As the court explained, City Market's program is no different from a fast-food chain which sells a value meal at a profit, even though it might throw in part of the meal, such as a milk shake, below cost.  The court also noted that the district court's reading of the CUPA would render illegal a practice so common that it was featured in a 1997 episode of Seinfeld:

Jerry:  "Atomic Sub"?  Why are you eating there?

Elaine:  I got a card, and they stamp it every time I buy a sub.  Twenty-four stamps, and I become a Submarine Captain!

Jerry:  What does that mean?

Elaine (embarrassed):  Free sub.

I looked for this scene on YouTube, but couldn't find it.  (However, although it's totally irrelevant to the decision, this still cracks me up.  Sweet Fancy Moses!)

As an aside, this continues Judge McConnell's entertaining habit, which I noted last year, of sprinkling his opinions with pop-culture references.  However, I couldn't help noting that in the fact section the decision states that one of the City Market stores was "in 'downtown' Montrose."  As a native of a very small New Mexico town not that far from Montrose, I took offense at the rather condescending use of the quotation marks around the word "downtown."  But on further reflection, it doesn't bother me that much.  Everything's relative, after all.  Certainly downtown Montrose is nothing compared to the downtown of a "metropolis" like Salt Lake City.
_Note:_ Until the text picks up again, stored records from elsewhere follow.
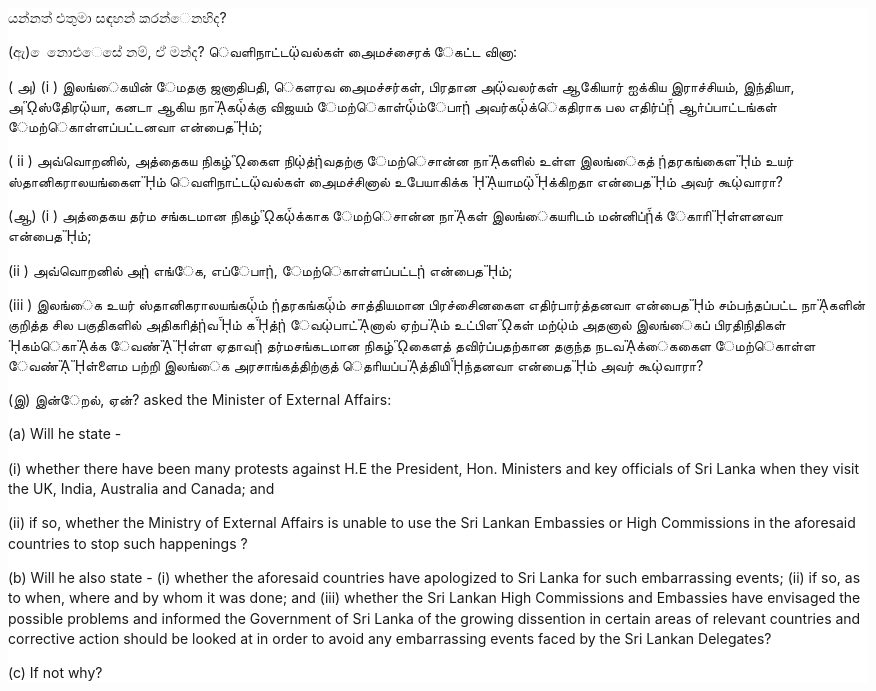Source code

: යන්නත් එතුමා සඳහන් කරන්ෙනහිද?

(ඇ) ෙනොඑෙසේ නම්, ඒ මන්ද? ெவளிநாட்டᾤவல்கள் அைமச்சைரக் ேகட்ட வினா:

( அ) (i ) இலங்ைகயின் ேமதகு ஜனாதிபதி, ெகளரவ அைமச்சர்கள், பிரதான அᾤவலர்கள் ஆகிேயார் ஐக்கிய இராச்சியம், இந்தியா, அᾫஸ்திேரᾢயா, கனடா ஆகிய நாᾌகᾦக்கு விஜயம் ேமற்ெகாள்ᾦம்ேபாᾐ அவர்கᾦக்ெகதிராக பல எதிர்ப்ᾗ ஆா்ப்பாட்டங்கள் ேமற்ெகாள்ளப்பட்டனவா என்பைதᾜம்;

( ii ) அவ்வாெறனில், அத்தைகய நிகழ்ᾫகைள நிᾠத்ᾐவதற்கு ேமற்ெசான்ன நாᾌகளில் உள்ள இலங்ைகத் ᾑதரகங்கைளᾜம் உயர் ஸ்தானிகராலயங்கைளᾜம் ெவளிநாட்டᾤவல்கள் அைமச்சினால் உபேயாகிக்க ᾙᾊயாமᾢᾞக்கிறதா என்பைதᾜம் அவர் கூᾠவாரா?

(ஆ) (i ) அத்தைகய தர்ம சங்கடமான நிகழ்ᾫகᾦக்காக ேமற்ெசான்ன நாᾌகள் இலங்ைகயாிடம் மன்னிப்ᾗக் ேகாாிᾜள்ளனவா என்பைதᾜம்;

(ii ) அவ்வாெறனில் அᾐ எங்ேக, எப்ேபாᾐ, ேமற்ெகாள்ளப்பட்டᾐ என்பைதᾜம்;

(iii ) இலங்ைக உயர் ஸ்தானிகராலயங்கᾦம் ᾑதரகங்கᾦம் சாத்தியமான பிரச்சிைனகைள எதிர்பார்த்தனவா என்பைதᾜம் சம்பந்தப்பட்ட நாᾌகளின் குறித்த சில பகுதிகளில் அதிகாித்ᾐவᾞம் கᾞத்ᾐ ேவᾠபாட்ᾊனால் ஏற்பᾌம் உட்பிளᾫகள் மற்ᾠம் அதனால் இலங்ைகப் பிரதிநிதிகள் ᾙகம்ெகாᾌக்க ேவண்ᾊᾜள்ள ஏதாவᾐ தர்மசங்கடமான நிகழ்ᾫகைளத் தவிர்ப்பதற்கான தகுந்த நடவᾊக்ைககைள ேமற்ெகாள்ள ேவண்ᾊᾜள்ளைம பற்றி இலங்ைக அரசாங்கத்திற்குத் ெதாியப்பᾌத்தியிᾞந்தனவா என்பைதᾜம் அவர் கூᾠவாரா?

(இ) இன்ேறல், ஏன்? asked the Minister of External Affairs:

(a) Will he state -

(i) whether there have been many protests against H.E the President, Hon. Ministers and key officials of Sri Lanka when they visit the UK, India, Australia and Canada; and

(ii) if so, whether the Ministry of External Affairs is unable to use the Sri Lankan Embassies or High Commissions in the aforesaid countries to stop such happenings ?

(b) Will he also state - (i) whether the aforesaid countries have apologized to Sri Lanka for such embarrassing events; (ii) if so, as to when, where and by whom it was done; and (iii) whether the Sri Lankan High Commissions and Embassies have envisaged the possible problems and informed the Government of Sri Lanka of the growing dissention in certain areas of relevant countries and corrective action should be looked at in order to avoid any embarrassing events faced by the Sri Lankan Delegates?

(c) If not why?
Congrats to my law school classmate and erstwhile colleague Tim Macdonald, who represented City Market on appeal.

April 28, 2008

Supreme Court Upholds Voter ID Law

The Supreme Court, in Crawford v. Marion County Election Board, upheld an Indiana law requiring voters to present government issued photo identification to vote in person.  This law has evoked strong emotions on the part of those who believe that is unconstitutional.  Judge Evans, of the Seventh Circuit Court of Appeals, characterized the law as a “a not-too-thinly-veiled attempt to discourage election-day turnout by certain folks believed to skew Democratic.” The dissenting opinion by Justice Souter similarly concludes that the law:

crosses a line when it targets the poor and the weak. If the Court’s decision in Harper v. Virginia Bd. of Elections, 383 U. S. 663 (1966), stands for anything, it is that being poor has nothing to do with being qualified to vote . . . . The State’s requirements here, that people without cars travel to a motor vehicle registry and that the poor who fail to do that get to their county seats within 10 days of every election, likewise translate into unjustified economic burdens uncomfortably close to the outright $1.50 fee we struck down 42 years ago. Like that fee, the onus of the Indiana law is illegitimate just because it correlates with no state interest so well as it does with the object of deterring poorer residents from exercising the franchise.

On the other hand, Justice Scalia (concurring) was of the opinion that

The universally applicable requirements of Indiana's voter-identification law are eminently reasonable. The burden of acquiring, possessing, and showing a free photo identification is simply not severe, because it does not “even represent a significant increase over the usual bur­dens of voting.” And the State’s interests are sufficient to sustain that minimal bur­den. That should end the matter.

(internal citation omitted).  It will be interesting to see what the outcome of Indiana’s law is over time, and whether other States enact similar laws.